• WHAT YOU NEED TO DO: In the news excerpt about the Bear Stearns hedge fund managers, translate this sentence into Spanish: "The former Bear Stearns managers, Ralph Cioffi and Matthew Tannin, managed two high-profile bond portfolios for the securities firm's asset-management unit."

• TEXT SEGMENT:
----

June 16, 2008; Page A1

Federal prosecutors, capping a yearlong investigation, are preparing to file criminal charges against managers of two Bear Stearns Cos. hedge funds whose collapse helped mark the start of the credit crisis.

The U.S. Attorney's office in Brooklyn is slated to complete interviews of witnesses and other key people in the case this week, and has indicated to lawyers with interest in the case that indictments could be imminent, according to people familiar with the matter.


The former Bear Stearns managers, Ralph Cioffi and Matthew Tannin, managed two high-profile bond portfolios for the securities firm's asset-management unit. They could be charged with securities fraud within the next week, says one of the people familiar with the matter, though evidence could emerge that would change that.

----

• STORED DATA:
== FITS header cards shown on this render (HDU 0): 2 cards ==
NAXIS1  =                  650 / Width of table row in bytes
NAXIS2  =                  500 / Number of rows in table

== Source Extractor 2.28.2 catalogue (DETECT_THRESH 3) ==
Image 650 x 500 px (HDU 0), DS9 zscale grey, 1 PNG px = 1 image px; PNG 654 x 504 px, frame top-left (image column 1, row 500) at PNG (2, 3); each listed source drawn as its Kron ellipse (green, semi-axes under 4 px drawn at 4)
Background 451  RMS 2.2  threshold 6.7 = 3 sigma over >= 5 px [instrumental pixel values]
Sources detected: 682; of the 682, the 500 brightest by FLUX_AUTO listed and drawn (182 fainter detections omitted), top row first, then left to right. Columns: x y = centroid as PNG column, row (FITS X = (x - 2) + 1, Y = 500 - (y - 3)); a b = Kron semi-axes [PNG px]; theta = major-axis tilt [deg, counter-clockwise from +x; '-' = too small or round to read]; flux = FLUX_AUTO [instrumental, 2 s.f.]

----

• RESPONSE: Los exgerentes de Bear Stearns, Ralph Cioffi y Matthew Tannin, administraban dos carteras de bonos de alto perfil para la unidad de gestión de activos de la firma de valores.